No, this function (the init function) was public for a reason - it must be callable by anyone, since it's the thing you call when you want to create a new wallet! And the kill functionality has been non-public, it required the caller to be the wallet owner - which the guy who triggered all of this unfortunately was, due to him being the first who initialized the "shared library" as a wallet.

I would say there are many ways to look at this with regard of "what went wrong":

- You could say that it's a very, very bad idea to share ANY code between individual wallets which - from a functional standpoint - should not have any intersections between them whatsoever (except of using the same blockchain of course). Individual wallets are DESIGNED to fully isolate the contained tokens and state from each other, so why not also fully isolate their code by duplicating it? Is saving a bit of gas on wallet creation actually worth the additional complexity that comes with code sharing? Seems like someone took the "DRY" principle to a very unhealthy extreme here.
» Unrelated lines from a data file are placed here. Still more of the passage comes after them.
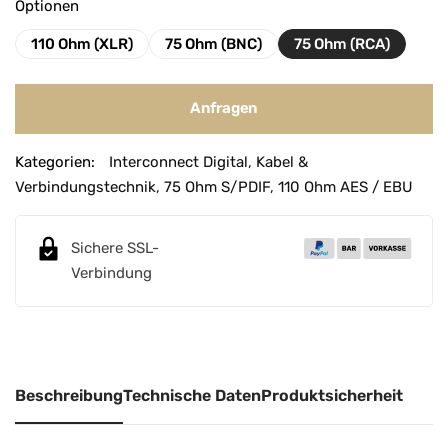
Optionen
110 Ohm (XLR)
75 Ohm (BNC)
75 Ohm (RCA)
Anfragen
A
Kategorien:
Interconnect Digital
,
Kabel &
l
Verbindungstechnik
,
75 Ohm S/PDIF
,
110 Ohm AES / EBU
t
e
r
Sichere SSL-
n
Verbindung
a
t
i
v
Beschreibung
Technische Daten
Produktsicherheit
e
:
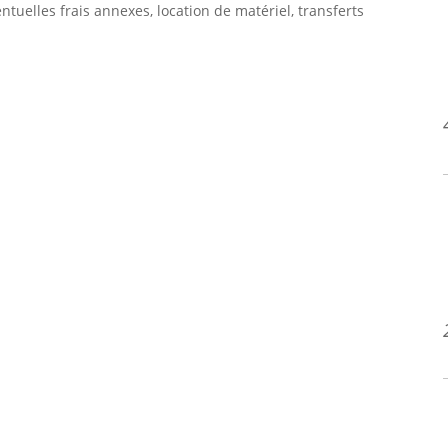
entuelles frais annexes, location de matériel, transferts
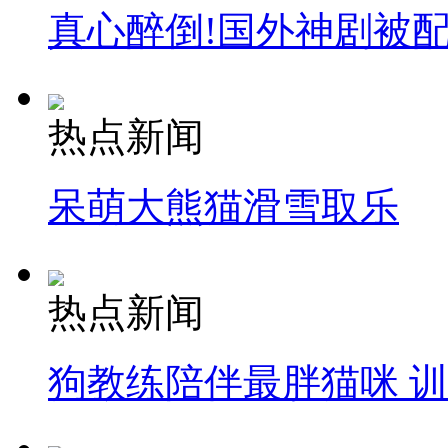
真心醉倒!国外神剧被
热点新闻
呆萌大熊猫滑雪取乐
热点新闻
狗教练陪伴最胖猫咪 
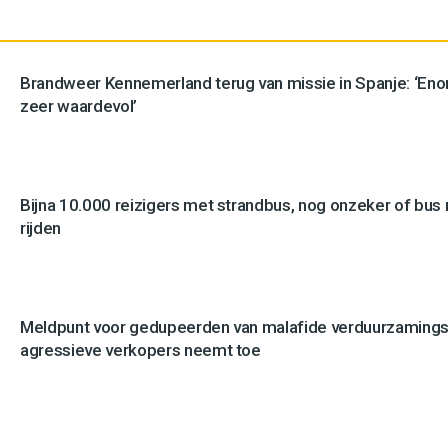
Brandweer Kennemerland terug van missie in Spanje: ‘En
zeer waardevol’
Bijna 10.000 reizigers met strandbus, nog onzeker of bus n
rijden
Meldpunt voor gedupeerden van malafide verduurzamingsb
agressieve verkopers neemt toe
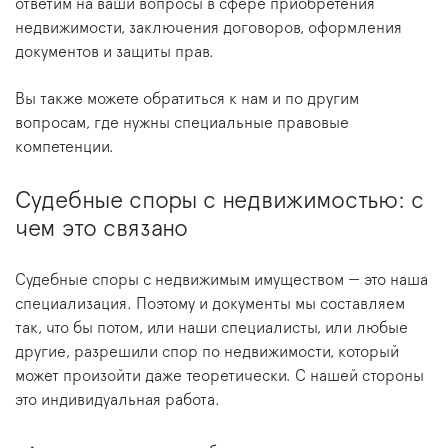
ответим на ваши вопросы в сфере приобретения
недвижимости, заключения договоров, оформления
документов и защиты прав.
Вы также можете обратиться к нам и по другим
вопросам, где нужны специальные правовые
компетенции.
Судебные споры с недвижимостью: с
чем это связано
Судебные споры с недвижимым имуществом — это наша
специализация. Поэтому и документы мы составляем
так, что бы потом, или наши специалисты, или любые
другие, разрешили спор по недвижимости, который
может произойти даже теоретически. С нашей стороны
это индивидуальная работа.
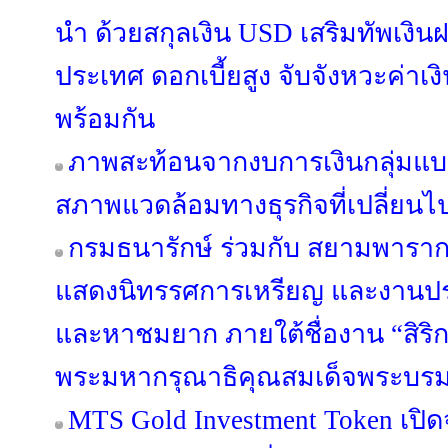
นำ ด้วยสกุลเงิน USD เสริมทัพเงิน
ประเทศ ดอกเบี้ยสูง จับจังหวะค่า
พร้อมกัน
ภาพสะท้อนจากงบการเงินกลุ่มแบง
สภาพแวดล้อมทางธุรกิจที่เปลี่ยนไ
กรมธนารักษ์ ร่วมกับ สยามพาราก
แสดงนิทรรศการเหรียญ และงานปร
และหาชมยาก ภายใต้ชื่องาน “สิริ
พระมหากรุณาธิคุณสมเด็จพระบรม
MTS Gold Investment Token เปิดจ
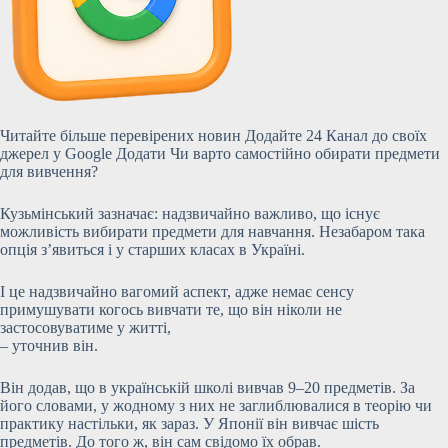
Читайте більше перевірених новин Додайте 24 Канал до своїх
джерел у Google Додати Чи варто самостійно обирати предмети
для вивчення?
Кузьмінський зазначає: надзвичайно важливо, що існує
можливість вибирати предмети для навчання. Незабаром така
опція з’явиться і у старших класах в Україні.
І це надзвичайно вагомий аспект, адже немає сенсу
примушувати когось вивчати те, що він ніколи не
застосовуватиме у житті,
– уточнив він.
Він додав, що в українській школі вивчав 9–20 предметів. За
його словами, у жодному з них не заглиблювалися в теорію чи
практику настільки, як зараз. У Японії він вивчає шість
предметів. До того ж, він сам свідомо їх обрав.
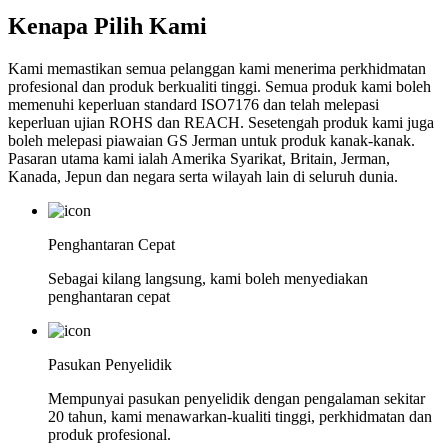
Kenapa Pilih Kami
Kami memastikan semua pelanggan kami menerima perkhidmatan
profesional dan produk berkualiti tinggi. Semua produk kami boleh
memenuhi keperluan standard ISO7176 dan telah melepasi
keperluan ujian ROHS dan REACH. Sesetengah produk kami juga
boleh melepasi piawaian GS Jerman untuk produk kanak-kanak.
Pasaran utama kami ialah Amerika Syarikat, Britain, Jerman,
Kanada, Jepun dan negara serta wilayah lain di seluruh dunia.
Penghantaran Cepat
Sebagai kilang langsung, kami boleh menyediakan
penghantaran cepat
Pasukan Penyelidik
Mempunyai pasukan penyelidik dengan pengalaman sekitar
20 tahun, kami menawarkan-kualiti tinggi, perkhidmatan dan
produk profesional.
- Apparently the explicit construct of libraries described here (http://solidity.readthedocs.io/en/develop/contracts.html#lib...) is not very well-known in the Ethereum community. I did not know about it (someone here on HN pointed me to it), and while this is understandable considering that I have just a tiny stake in ETH and don't write Ethereum contracts for a living, the fact that Gavin Wood - co-creator of Ethereum - did apparently also not know about it (or for some reason decided not to use it for this library, which would be equally concerning, because if it's not usable for a textbook example like this, it must be seriously flawed) should cause a bit of head-shrugging. Because according to the docs, this construct delivers a crucial limitation with which this entire drama would have been impossible: libraries don't need their own state! So it's just consequential to not allow them to have any state (like an owner, or ETH funds), which apparently is exactly what the library construct does.

- Maybe this incident is just another bit of proof to the theory that the combination of immutability, handling of huge monetary values without any human oversight at all, and the idea of a Turing-complete language just don't mingle together very well. If you're not able to manually interfere in case stuff goes wrong in a way you didn't anticipate, you need to be able to basically anticipate absolutely all ways in which stuff can go wrong beforehand. A Turing-complete language seriously complicates doing this, possibly to an extent that kicks the entire concept beyond the realm of practicability. If this turns out to be true, the entire value proposition of Ethereum would be void right from the beginning.


Didn't they fuck it up by creating a real contract instead of a library (where you can only do delegatecalls)? And having an init function that was not the constructor as well?


That's not really how Solidity libraries work. They don't prevent non-delegate calls. And library functions can call selfdestruct.